→ What to do: Set all the entries down again, unaltered.

◆ ◆ ◆ ◆ ◆ ◆ ◆

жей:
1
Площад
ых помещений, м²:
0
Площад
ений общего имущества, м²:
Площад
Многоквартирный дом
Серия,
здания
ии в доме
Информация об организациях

◆ ◆ ◆ ◆ ◆ ◆ ◆

→ Solution for this exercise:
жей:
1
Площад
ых помещений, м²:
0
Площад
ений общего имущества, м²:
Площад
Многоквартирный дом
Серия,
здания
ии в доме
Информация об организациях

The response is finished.